Non mi sottrarrò a nessuna delle cose che mi verranno addosso in questa vita,
cercherò di accettare tutto e nel modo migliore.
Il calore e la sicurezza mi piacciono, ma non mi ribellerò se mi toccherà stare al freddo
purché tu mi tenga per mano andrò dappertutto allora, e cercherò di non avere paura.
E dovunque mi troverò, io cercherò di irraggiare un po’ di quell’amore,
di quel vero amore per gli uomini che mi porto dentro. […]
Una volta che si comincia a camminare con Dio si continua semplicemente a camminare
e la vita diventa un’unica, lunga passeggiata».
Leggere il suo diario potrà aiutarci a guardare l'odio e l'orrore, lasciando che rimangano scolpiti e non dimenticati, e nello stesso tempo potrà far brillare l'Amore in mezzo a così tanto buio.
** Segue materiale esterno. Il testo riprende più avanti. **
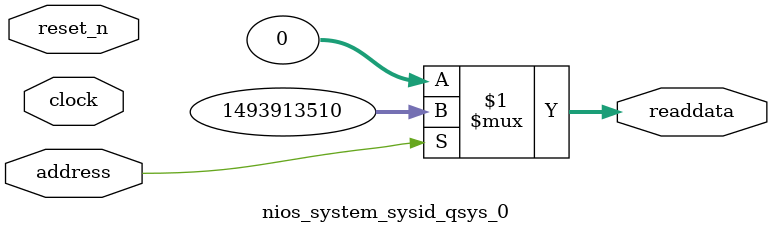
<source format=v>

`timescale 1ns / 1ps
// synthesis translate_on

// turn off superfluous verilog processor warnings 
// altera message_level Level1 
// altera message_off 10034 10035 10036 10037 10230 10240 10030 

module nios_system_sysid_qsys_0 (
               // inputs:
                address,
                clock,
                reset_n,

               // outputs:
                readdata
             )
;

  output  [ 31: 0] readdata;
  input            address;
  input            clock;
  input            reset_n;

  wire    [ 31: 0] readdata;
  //control_slave, which is an e_avalon_slave
  assign readdata = address ? 1493913510 : 0;

endmodule




</source>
Ancora una volta siamo chiamati a scegliere la strada più lunga e difficile, ma che conduce alla vita. "Quanto stretta è la porta e angusta la via che conduce alla vita, e pochi sono quelli che la trovano" (Matteo 7:14). Abbiamo il diritto e il dovere di vivere per chi non ha potuto farlo. Abbiamo anche il diritto e il dovere di non morire nell'indifferenza che appartiene alle nostre vite e che inevitabilmente si ripercuote nel mondo che oggi costruiamo. Provare ad essere, come dice Etty, "cuori pensanti". Che insieme possiamo, inginocchiandoci davanti a Dio, levarci nonostante le tempeste esterne, pandemia inclusa, che cercano di annegarci nelle nere pozzanghere delle paure e delle incertezze non come gelsomini, ma come i gigli del campo che menzionò Gesù: "Se dunque non potete fare nemmeno ciò che è minimo, perché vi affannate per il resto? Guardate i gigli, come crescono; non faticano e non filano; eppure io vi dico che Salomone stesso, con tutta la sua gloria, non fu mai vestito come uno di loro" (Luca 12:26-27).
Il suo diario si chiude con queste parole: «Si vorrebbe esser un balsamo per molte ferite». Ed io spero che questo articolo sia qualche goccia di balsamo per molte ferite, anche se l'unico olio in grado di alleviare i nostri dolori è quello del buon samaritano.